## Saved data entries
--------------------------------

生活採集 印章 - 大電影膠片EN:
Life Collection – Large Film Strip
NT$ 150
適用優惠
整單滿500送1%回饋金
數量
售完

--------------------------------

## What you will do
The reply must repeat all of the records precisely.

## Response to this task
生活採集 印章 - 大電影膠片EN:
Life Collection – Large Film Strip
NT$ 150
適用優惠
整單滿500送1%回饋金
數量
售完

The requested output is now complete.